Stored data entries
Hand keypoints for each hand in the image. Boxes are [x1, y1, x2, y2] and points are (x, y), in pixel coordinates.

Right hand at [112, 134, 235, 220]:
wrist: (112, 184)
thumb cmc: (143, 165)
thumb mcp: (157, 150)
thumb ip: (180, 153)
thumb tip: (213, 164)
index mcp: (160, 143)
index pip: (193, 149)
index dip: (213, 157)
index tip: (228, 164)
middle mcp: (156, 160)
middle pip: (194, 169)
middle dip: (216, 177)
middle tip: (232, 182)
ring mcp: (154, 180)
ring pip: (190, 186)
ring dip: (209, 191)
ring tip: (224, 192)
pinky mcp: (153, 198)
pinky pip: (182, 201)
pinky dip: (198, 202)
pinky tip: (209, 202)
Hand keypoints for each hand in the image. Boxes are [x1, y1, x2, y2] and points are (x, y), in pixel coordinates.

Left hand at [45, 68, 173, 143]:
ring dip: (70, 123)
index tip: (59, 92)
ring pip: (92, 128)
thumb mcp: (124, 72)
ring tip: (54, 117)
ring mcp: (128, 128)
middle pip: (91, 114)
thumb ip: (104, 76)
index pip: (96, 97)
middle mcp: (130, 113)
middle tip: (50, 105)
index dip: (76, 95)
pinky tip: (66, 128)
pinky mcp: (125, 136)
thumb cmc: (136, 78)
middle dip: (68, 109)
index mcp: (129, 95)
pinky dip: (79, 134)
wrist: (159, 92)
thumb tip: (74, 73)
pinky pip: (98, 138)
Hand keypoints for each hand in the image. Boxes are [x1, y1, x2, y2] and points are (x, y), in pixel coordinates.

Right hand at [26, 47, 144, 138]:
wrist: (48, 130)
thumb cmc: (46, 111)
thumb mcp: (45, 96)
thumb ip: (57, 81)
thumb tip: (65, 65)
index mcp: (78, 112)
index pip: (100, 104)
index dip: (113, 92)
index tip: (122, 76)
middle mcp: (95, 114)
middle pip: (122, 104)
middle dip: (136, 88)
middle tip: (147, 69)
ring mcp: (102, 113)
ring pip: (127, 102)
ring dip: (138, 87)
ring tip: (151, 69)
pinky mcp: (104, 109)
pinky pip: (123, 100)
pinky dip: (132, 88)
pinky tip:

...

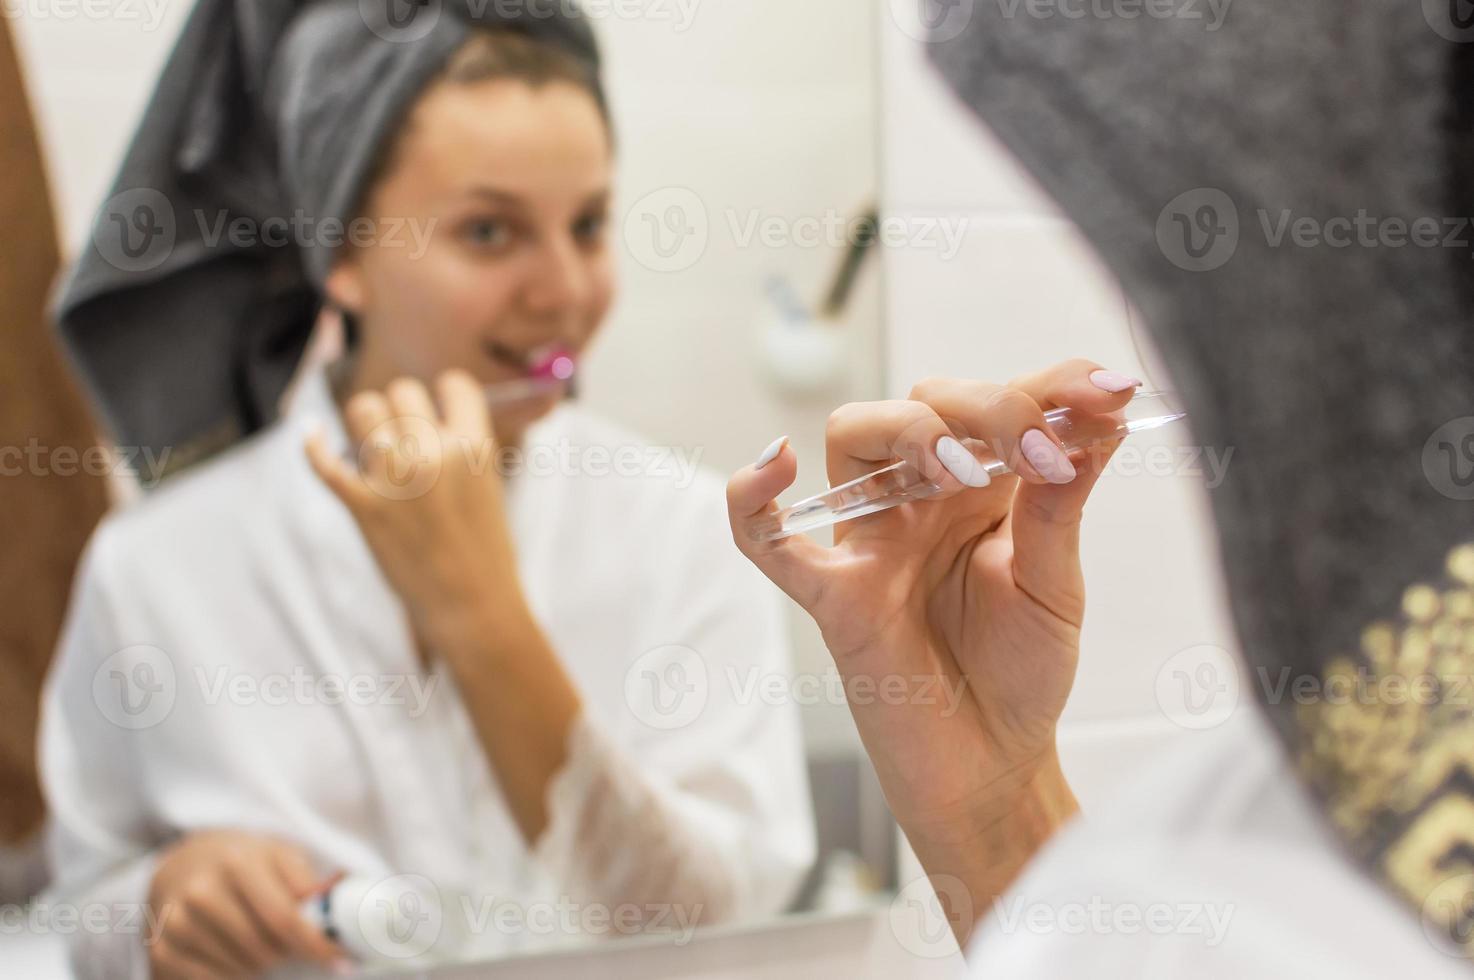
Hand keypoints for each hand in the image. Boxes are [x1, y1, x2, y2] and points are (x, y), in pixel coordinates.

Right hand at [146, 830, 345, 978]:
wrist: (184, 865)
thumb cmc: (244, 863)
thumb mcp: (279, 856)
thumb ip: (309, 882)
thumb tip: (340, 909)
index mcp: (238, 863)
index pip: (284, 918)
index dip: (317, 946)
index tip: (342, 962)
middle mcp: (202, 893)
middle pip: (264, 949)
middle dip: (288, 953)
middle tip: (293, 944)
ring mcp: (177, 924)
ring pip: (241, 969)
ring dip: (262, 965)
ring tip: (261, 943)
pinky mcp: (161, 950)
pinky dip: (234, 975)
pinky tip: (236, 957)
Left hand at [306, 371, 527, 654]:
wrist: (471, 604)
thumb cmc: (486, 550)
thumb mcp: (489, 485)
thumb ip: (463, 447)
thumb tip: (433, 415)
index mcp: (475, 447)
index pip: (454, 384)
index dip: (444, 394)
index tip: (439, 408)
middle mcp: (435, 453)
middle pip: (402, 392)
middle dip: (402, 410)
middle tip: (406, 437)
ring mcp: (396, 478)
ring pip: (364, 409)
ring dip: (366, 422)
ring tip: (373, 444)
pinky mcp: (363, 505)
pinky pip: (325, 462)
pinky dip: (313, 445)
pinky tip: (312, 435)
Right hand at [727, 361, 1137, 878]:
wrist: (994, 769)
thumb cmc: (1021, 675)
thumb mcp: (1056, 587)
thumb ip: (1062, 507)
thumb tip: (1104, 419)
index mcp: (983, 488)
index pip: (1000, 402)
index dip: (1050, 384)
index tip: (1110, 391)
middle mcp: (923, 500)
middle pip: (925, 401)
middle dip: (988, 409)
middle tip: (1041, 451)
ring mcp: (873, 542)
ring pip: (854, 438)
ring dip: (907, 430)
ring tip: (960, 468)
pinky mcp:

* Task description: Which lines of the records contain "Right"? Show each of them.

* Result:
Right hand at [112, 134, 235, 220]:
Right hand at [26, 47, 144, 138]:
Right hand at [146, 830, 345, 978]:
Right hand at [727, 361, 1137, 878]:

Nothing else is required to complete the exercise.